Imagine a rich king who owns all the bread in the kingdom. You get one loaf a week, and you’re always nearly starving. You’re starting to grumble. One of the king’s servants declares a feast day and gives everyone one whole loaf of bread! The people celebrate this act of benevolence, even as they go back to their starvation wages because nothing has really changed.

Susan Collins is the king’s servant. She loves to create a public display with a headline and a photo op and a soundbite speech about how she delivers for you, the people. Meanwhile, the monied machine she serves keeps quietly siphoning every thin dime from your paycheck into the trust funds of the insatiable corporations that are extorting you for the most basic necessities of life: food, housing, gas and, heaven forbid, basic medical care. 

Collins isn’t going to make rich people pay their taxes, or make mega-corps pay you a living wage. She’s not going to fight for you to have affordable housing or available child care or accessible health care.

Susan Collins doesn’t do favors for ordinary people. She does favors for rich corporate donors. And one of the favors she does for them is to throw us a few crumbs from time to time to keep us appeased, and quiet, and reelecting the status quo while the hoarders sit back and watch interest turn their millions into billions into trillions.
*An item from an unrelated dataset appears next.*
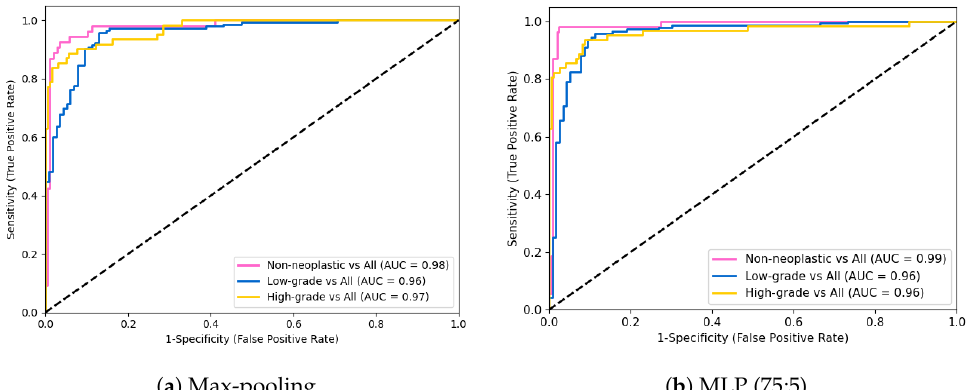
Figure 5. ROC curves for max-pooling and MLP (75;5)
Collins’ theater of benevolent billionaires has had its run, funded on the backs of regular Mainers, and we’re definitely not getting a trickle-down return on our investment. Wages are anemic, prices are up, jobs are down and health care is a luxury. This is what Susan Collins has actually delivered over decades in office under the brand of proven leadership. 

Susan Collins’ Senate career has been a master class in crafting an illusion of public service that never disrupts the flow of money and power to the people she actually serves. And those people are … not the public. Not you and me.

It’s long past time for a change. In the immortal words of 1996 Susan Collins, “Twelve years is long enough to be in public service.”